問題 >> 本文によれば、補強ブラケット19はどこに設けられているか。

説明

車両のカウル部構造

【課題】この発明は、ダッシュアッパパネルとダッシュロアパネルとの結合部における揺動変形を抑制して、車体の振動対策及び騒音対策を図ることができる車両のカウル部構造を提供することを目的とする。
【解決手段】ダッシュロアパネル3と、ダッシュアッパパネル13と、該ダッシュアッパパネル13の上部から前方に延設されてウインドシールドWS下端部を支持するカウルパネル14とを備えており、ダッシュロアパネル3の上部後面側に、車幅方向に延設されるダッシュクロスメンバ8が設けられ、該ダッシュクロスメンバ8の車幅方向中間部の後部に、ダッシュクロスメンバ8とダッシュアッパパネル13とを結合して補強する補強ブラケット19を設けた。

【発明の詳細な説明】
【技術分野】
【0001】
この発明は、ダッシュロアパネルと、ダッシュアッパパネルと、該ダッシュアッパパネルの上部から前方に延設されてウインドシールド下端部を支持するカウルパネルとを備えた車両のカウル部構造に関する。
【背景技術】
【0002】
車両の中には、車幅方向に延びてエンジンルームと車室とを仕切るダッシュパネルを設けたものがある。下記特許文献1では、ダッシュパネルの上部に、車幅方向に延びるダッシュクロスメンバを配設したものが開示されている。
【0003】
ところで、ダッシュパネルの上方には、フロントウインドシールドの下端部を支持するカウルパネルが設けられている。近年では、衝突体が車両前部に衝突した時その衝撃を緩和するために、カウルパネルを含むカウルボックス構造を、その上部が開放された所謂オープンカウル構造とすることがある。
【先行技術文献】
【特許文献】
【0004】
【特許文献1】特開2008−105561号公報
【発明の概要】
【発明が解決しようとする課題】
【0005】
しかしながら、上述したオープンカウル構造の場合、ダッシュパネルを上側のダッシュアッパパネルと、下側のダッシュロアパネルとの2部材で構成すると、その結合部が車両前後方向に揺動変形するという問題があった。特に、前記結合部で揺動変形が発生すると、その時の振動が車室の振動と共振した時、大きな騒音となって車室内の乗員に不快感を与えるという問題を引き起こす虞がある。
【0006】
この発明は、ダッシュアッパパネルとダッシュロアパネルとの結合部における揺動変形を抑制して、車体の振動対策及び騒音対策を図ることができる車両のカウル部構造を提供することを目的とする。

キーポイント付きの人物写真 >>

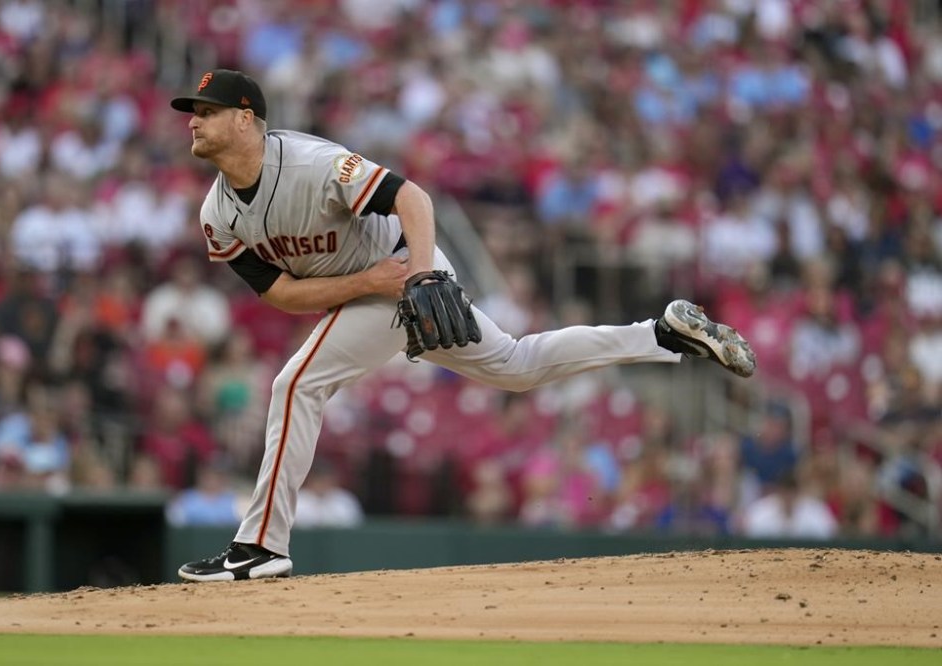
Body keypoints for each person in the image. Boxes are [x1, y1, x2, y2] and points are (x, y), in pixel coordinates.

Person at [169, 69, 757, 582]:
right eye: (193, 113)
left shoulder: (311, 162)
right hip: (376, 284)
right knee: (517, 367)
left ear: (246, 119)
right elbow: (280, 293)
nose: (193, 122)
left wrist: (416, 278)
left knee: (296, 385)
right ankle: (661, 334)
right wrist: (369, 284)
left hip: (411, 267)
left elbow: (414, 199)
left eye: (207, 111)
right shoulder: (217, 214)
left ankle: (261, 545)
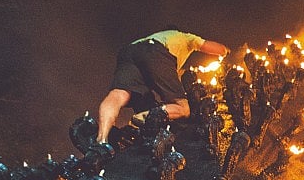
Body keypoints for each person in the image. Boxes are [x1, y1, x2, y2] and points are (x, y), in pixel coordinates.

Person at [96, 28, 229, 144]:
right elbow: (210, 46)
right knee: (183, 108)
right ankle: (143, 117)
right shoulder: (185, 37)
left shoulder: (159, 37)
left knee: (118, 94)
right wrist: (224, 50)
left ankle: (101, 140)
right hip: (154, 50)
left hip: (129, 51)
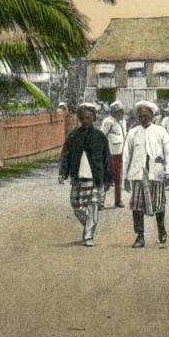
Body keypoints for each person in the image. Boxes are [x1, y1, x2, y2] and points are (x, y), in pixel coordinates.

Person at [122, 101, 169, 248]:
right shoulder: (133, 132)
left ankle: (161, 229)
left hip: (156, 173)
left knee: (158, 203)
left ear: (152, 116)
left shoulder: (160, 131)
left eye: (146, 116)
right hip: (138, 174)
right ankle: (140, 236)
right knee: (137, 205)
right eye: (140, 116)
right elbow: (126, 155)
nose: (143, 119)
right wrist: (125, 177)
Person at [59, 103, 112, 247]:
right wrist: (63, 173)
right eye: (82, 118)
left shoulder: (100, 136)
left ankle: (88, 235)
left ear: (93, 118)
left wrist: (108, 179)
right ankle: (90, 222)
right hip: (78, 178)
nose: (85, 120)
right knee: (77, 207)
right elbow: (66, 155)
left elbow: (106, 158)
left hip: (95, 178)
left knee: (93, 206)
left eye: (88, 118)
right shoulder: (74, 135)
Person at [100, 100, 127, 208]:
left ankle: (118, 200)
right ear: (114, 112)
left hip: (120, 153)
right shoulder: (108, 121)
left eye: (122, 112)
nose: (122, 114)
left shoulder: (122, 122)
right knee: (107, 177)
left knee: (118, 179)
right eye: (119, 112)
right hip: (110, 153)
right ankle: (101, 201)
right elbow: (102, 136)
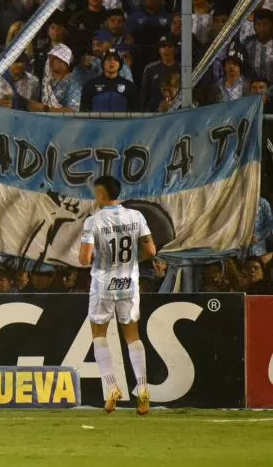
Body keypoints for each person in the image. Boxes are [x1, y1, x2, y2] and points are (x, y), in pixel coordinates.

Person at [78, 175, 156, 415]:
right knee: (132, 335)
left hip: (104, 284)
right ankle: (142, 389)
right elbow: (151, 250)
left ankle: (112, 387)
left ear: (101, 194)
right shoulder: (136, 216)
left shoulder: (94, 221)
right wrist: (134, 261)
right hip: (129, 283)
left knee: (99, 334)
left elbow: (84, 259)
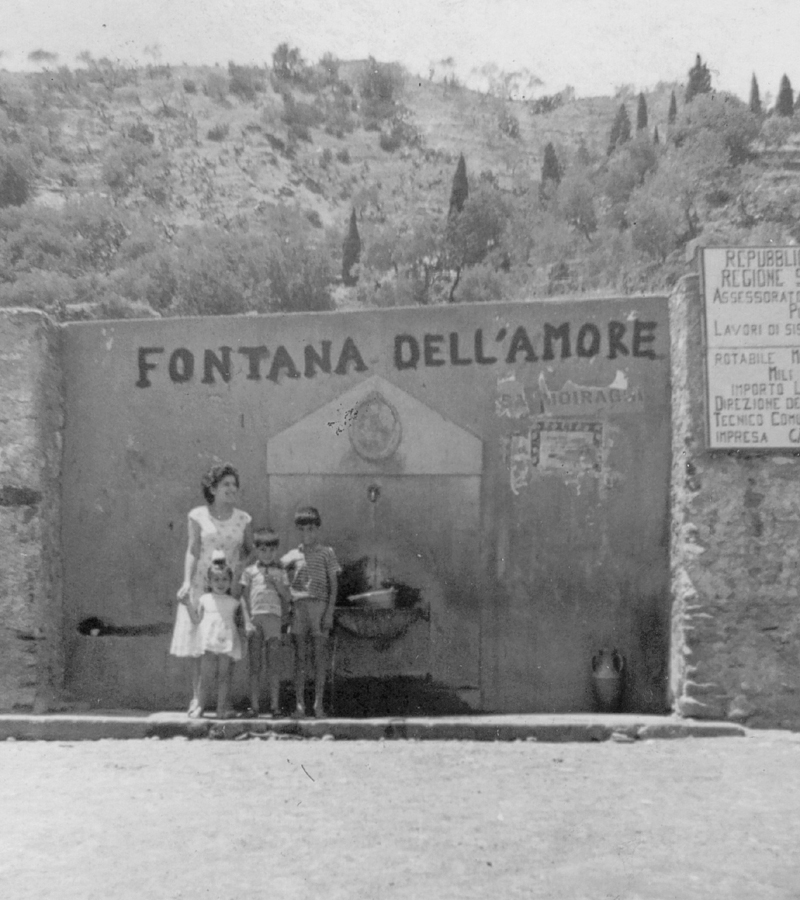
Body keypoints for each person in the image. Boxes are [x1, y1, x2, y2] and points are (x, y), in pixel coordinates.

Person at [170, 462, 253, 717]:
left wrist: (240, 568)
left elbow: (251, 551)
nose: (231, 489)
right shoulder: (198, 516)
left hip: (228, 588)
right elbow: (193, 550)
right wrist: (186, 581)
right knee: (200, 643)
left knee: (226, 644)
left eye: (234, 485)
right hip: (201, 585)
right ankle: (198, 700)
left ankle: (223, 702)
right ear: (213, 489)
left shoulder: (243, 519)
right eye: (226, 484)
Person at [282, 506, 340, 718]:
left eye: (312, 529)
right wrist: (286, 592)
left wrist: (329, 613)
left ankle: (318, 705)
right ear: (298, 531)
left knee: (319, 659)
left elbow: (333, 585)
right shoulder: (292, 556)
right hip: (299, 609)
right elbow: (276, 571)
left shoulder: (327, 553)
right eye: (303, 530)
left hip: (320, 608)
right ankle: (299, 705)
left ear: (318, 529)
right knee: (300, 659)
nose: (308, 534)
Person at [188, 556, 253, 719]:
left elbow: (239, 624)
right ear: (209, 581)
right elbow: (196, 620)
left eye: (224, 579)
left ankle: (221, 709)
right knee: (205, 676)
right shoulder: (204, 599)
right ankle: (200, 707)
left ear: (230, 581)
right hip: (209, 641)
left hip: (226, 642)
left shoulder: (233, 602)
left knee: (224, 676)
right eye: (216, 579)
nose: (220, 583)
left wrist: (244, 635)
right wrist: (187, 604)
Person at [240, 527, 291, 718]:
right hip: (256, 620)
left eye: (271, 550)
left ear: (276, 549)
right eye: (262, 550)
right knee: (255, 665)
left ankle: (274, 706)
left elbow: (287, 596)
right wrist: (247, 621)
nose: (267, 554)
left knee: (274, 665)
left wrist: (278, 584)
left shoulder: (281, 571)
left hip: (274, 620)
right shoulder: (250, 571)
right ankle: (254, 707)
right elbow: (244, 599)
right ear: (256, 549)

解答 >> ダッシュクロスメンバ8の車幅方向中間部の後部に設けられている。